> Exercise aim:
After locating the line that contains "vfov_deg: 71.6" in the data below, set down exactly that line and each one after it through the line that contains "focal_mm: 6.76", and nothing more.

[Camera intrinsics data]
^^^^^^^^

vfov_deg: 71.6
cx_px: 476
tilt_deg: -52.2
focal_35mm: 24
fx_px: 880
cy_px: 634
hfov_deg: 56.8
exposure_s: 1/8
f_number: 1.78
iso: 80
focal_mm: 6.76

^^^^^^^^

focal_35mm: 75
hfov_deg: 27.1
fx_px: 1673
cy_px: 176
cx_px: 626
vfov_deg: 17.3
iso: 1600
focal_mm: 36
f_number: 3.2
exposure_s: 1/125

^^^^^^^^

> Your response:
vfov_deg: 71.6
cx_px: 476
tilt_deg: -52.2
focal_35mm: 24
fx_px: 880
cy_px: 634
hfov_deg: 56.8
exposure_s: 1/8
f_number: 1.78
iso: 80
focal_mm: 6.76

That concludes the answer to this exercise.